The above data indicate that transcription of ectoine(s) synthesis genes involve multiple promoters which allow the system to be regulated by many environmental factors including salinity, temperature, external osmoprotectants, and iron (Fig. 1). Ensuring appropriate expression to this changing environment needs the involvement of a number of transcription factors belonging to different regulatory pathways. The in silico analysis of the -10 and -35 sequences of the regions upstream of ectA, ectB and ectD showed that PectA1 and PectA2 overlap with putative recognition sites of both the main vegetative factor σ70 [35] and the iron homeostasis regulator Fur (Argandoña et al., unpublished results), whereas PectA3 is similar to σS-dependent promoters [35], and PectB [35] and PectD (Reina-Bueno et al., unpublished results) may be recognized by the heat stress factor σ32. In agreement with these predictions, expression of PectA-lacZ and PectD-lacZ fusions depend partially on the general stress factor σS and the specific heat stress factor σ32, respectively, at least in an in E. coli background [35] (Reina-Bueno et al., unpublished results).

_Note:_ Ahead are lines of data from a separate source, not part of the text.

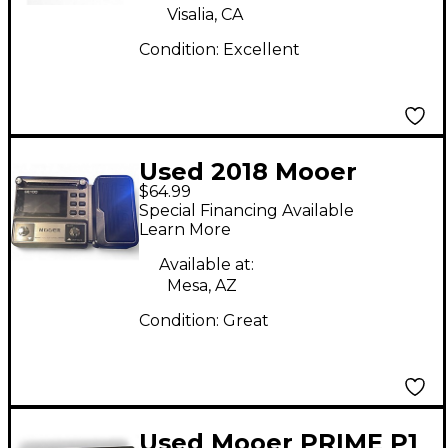
Visalia, CA
Condition:
Excellent
Used 2018 Mooer
$64.99
GE100 Effect
Special Financing Available
Processor
Learn More
Available at:
Mesa, AZ
Condition:
Great
Used Mooer PRIME P1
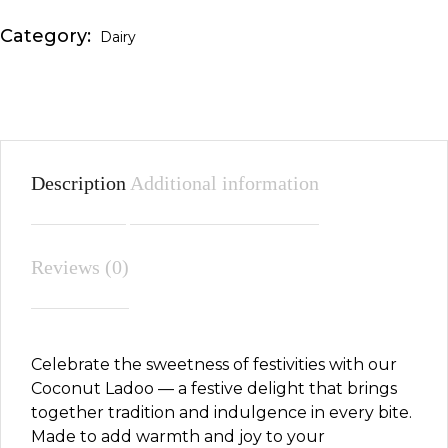
Category:
Dairy
Description
Additional information
Reviews (0)
Celebrate the sweetness of festivities with our
Coconut Ladoo — a festive delight that brings
together tradition and indulgence in every bite.
Made to add warmth and joy to your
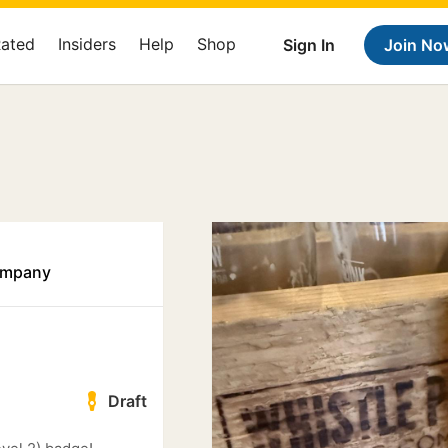
Rated
Insiders
Help
Shop
Sign In
Join No
ompany
Draft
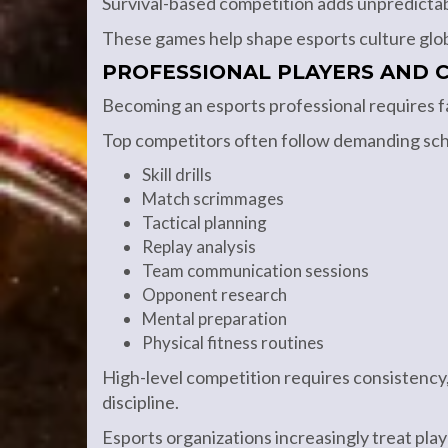
Survival-based competition adds unpredictab
These games help shape esports culture glob
PROFESSIONAL PLAYERS AND C
Becoming an esports professional requires f
Top competitors often follow demanding sch
Skill drills
Match scrimmages
Tactical planning
Replay analysis
Team communication sessions
Opponent research
Mental preparation
Physical fitness routines
High-level competition requires consistency,
discipline.
Esports organizations increasingly treat playe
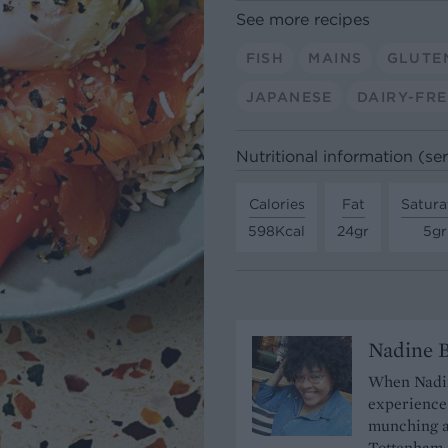
See more recipes
FISH
MAINS
GLUTE
JAPANESE
DAIRY-FRE
Nutritional information (se
Calories
Fat
Satura
598Kcal
24gr
5gr
Nadine 
When Nadine
experience 
munching a
Tottenham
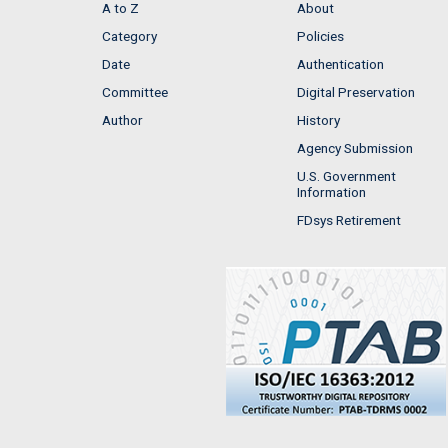
A to Z
About
Category
Policies
Date
Authentication
Committee
Digital Preservation
Author
History
Agency Submission
U.S. Government
Information
FDsys Retirement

Both C. salexigens and E. coli belong to the Gammaproteobacteria, and their σS and σ32 proteins show a high degree of similarity, suggesting that they could play similar roles in both bacteria.

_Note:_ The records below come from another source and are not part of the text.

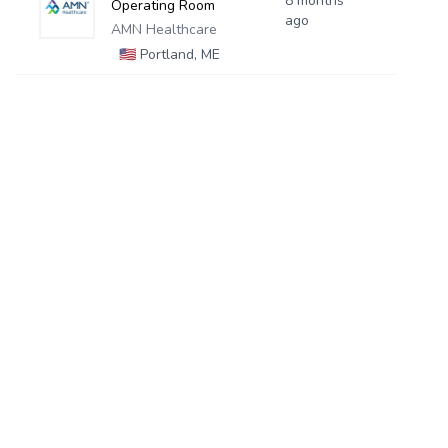
8 months
Operating Room
ago
AMN Healthcare
🇺🇸
Portland, ME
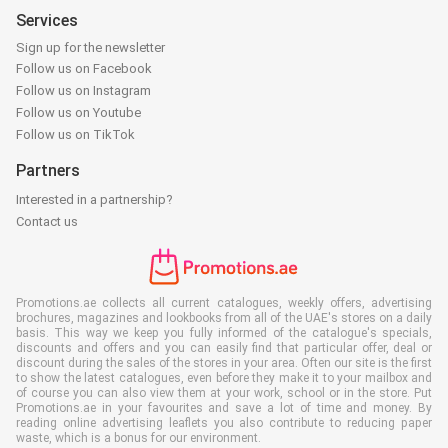
Services
Sign up for the newsletter
Follow us on Facebook
Follow us on Instagram
Follow us on Youtube
Follow us on TikTok
Partners
Interested in a partnership?
Contact us
Promotions.ae collects all current catalogues, weekly offers, advertising
brochures, magazines and lookbooks from all of the UAE's stores on a daily
basis. This way we keep you fully informed of the catalogue's specials,
discounts and offers and you can easily find that particular offer, deal or
discount during the sales of the stores in your area. Often our site is the first
to show the latest catalogues, even before they make it to your mailbox and
of course you can also view them at your work, school or in the store. Put
Promotions.ae in your favourites and save a lot of time and money. By
reading online advertising leaflets you also contribute to reducing paper
waste, which is a bonus for our environment.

An additional element involved in the transcriptional control of ectoine hydroxylation seems to be the product of the gene ectR, located upstream of ectD (Figs 1 and 3). We have found that a C. salexigens ectR strain grown under high salt and temperature conditions accumulates less hydroxyectoine if compared to the wild type strain (Reina-Bueno et al., unpublished results). These data suggest that EctR is a transcriptional activator that might interact with the promoter region upstream of ectD.

Although temperature induction of PectA and PectB expression initially suggested that, in addition to osmoprotection, ectoine might have a physiological role in thermoprotection of C. salexigens [35], we later found that ectoine levels do not increase in response to temperature [33]. One explanation for this is that at high temperature ectoine is rapidly converted to hydroxyectoine by C. salexigens and therefore ectoine accumulation decreases in response to temperature. This is compatible with temperature induction of the ectoine synthesis genes, since ectoine is the precursor of hydroxyectoine.

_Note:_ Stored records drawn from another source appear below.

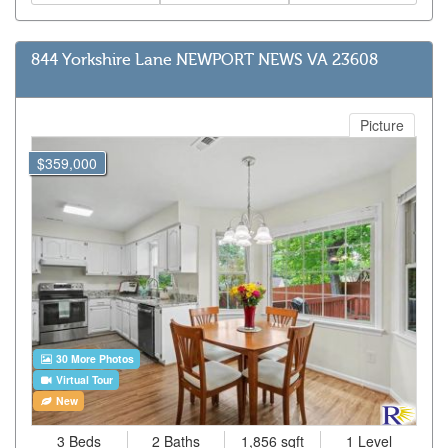
844 Yorkshire Lane NEWPORT NEWS VA 23608
Picture
$359,000
30 More Photos
Virtual Tour
New
3 Beds
2 Baths
1,856 sqft
1 Level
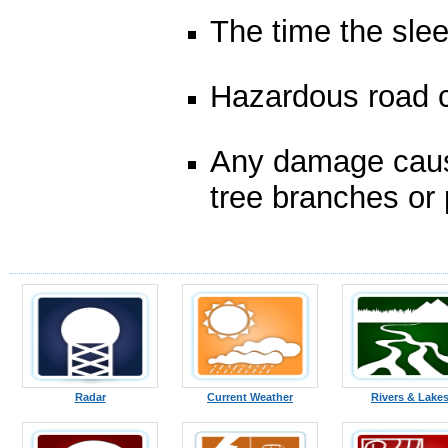
The time the slee
Hazardous road c
Any damage cause
tree branches or 
Radar
Current Weather
Rivers & Lake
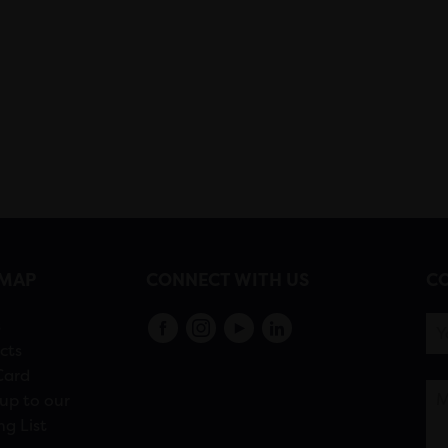
EMAP
CONNECT WITH US
CO
s
cts
Card
up to our
ng List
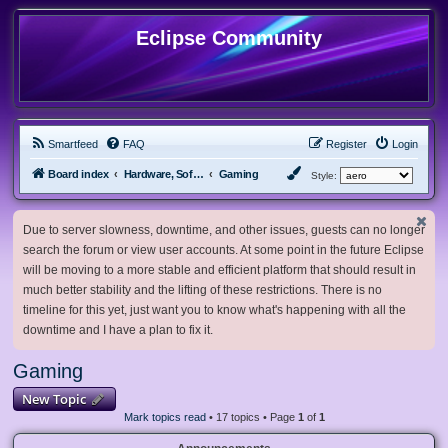
Eclipse Community
Smartfeed
FAQ
Register
Login
Board index
Hardware, Software and Customization
Gaming
Style:
Due to server slowness, downtime, and other issues, guests can no longer
search the forum or view user accounts. At some point in the future Eclipse
will be moving to a more stable and efficient platform that should result in
much better stability and the lifting of these restrictions. There is no
timeline for this yet, just want you to know what's happening with all the
downtime and I have a plan to fix it.
Gaming
New Topic
Mark topics read
• 17 topics • Page
1
of
1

In agreement with the general assumption that transport of compatible solutes is preferred over the synthesis, because the latter is energetically less favourable to the cells [36], C. salexigens cells growing with betaine do not accumulate ectoine(s) at any salinity tested [26, 35]. As betaine only represses partially the expression of PectA and PectB, the existence of a post-transcriptional control mechanism that might operate at the level of enzyme activity is inferred (Fig. 1). However, other alternative mechanisms such as an increase efflux of ectoine in the presence of betaine cannot be ruled out.


C. salexigens needs a fine tuning of its cytoplasmic compatible solute pool in order to cope with a number of abiotic stresses, including high salinity and supra-optimal temperatures. This is achieved by a highly hierarchical accumulation of solutes, starting with external osmoprotectants such as betaine, which totally suppress ectoine(s) synthesis, and followed by endogenous solutes, mainly ectoine and hydroxyectoine. In turn, ectoine(s) inhibit trehalose synthesis, but this is derepressed in response to heat stress. Ectoine and hydroxyectoine are essential for osmoprotection and thermoprotection, respectively. Thus, the traditional role attributed to ectoines as osmoprotectants has been now expanded to protection against other abiotic stresses such as high temperature, or their use as nutrients. In addition to salt and heat stress, ectoine synthesis is transcriptionally modulated by an excess of iron or external osmoprotectants. All these findings, while raising our interest to elucidate the mechanisms governing the synthesis of ectoines, suggest the existence of multiple signal transduction pathways, controlled by general (i.e. σS, σ32, Fur) or specific (i.e. EctR) regulators, and predict the need of additional tools (i.e. wide expression analysis, mathematical modelling) in order to achieve a global comprehension of how the whole system is regulated.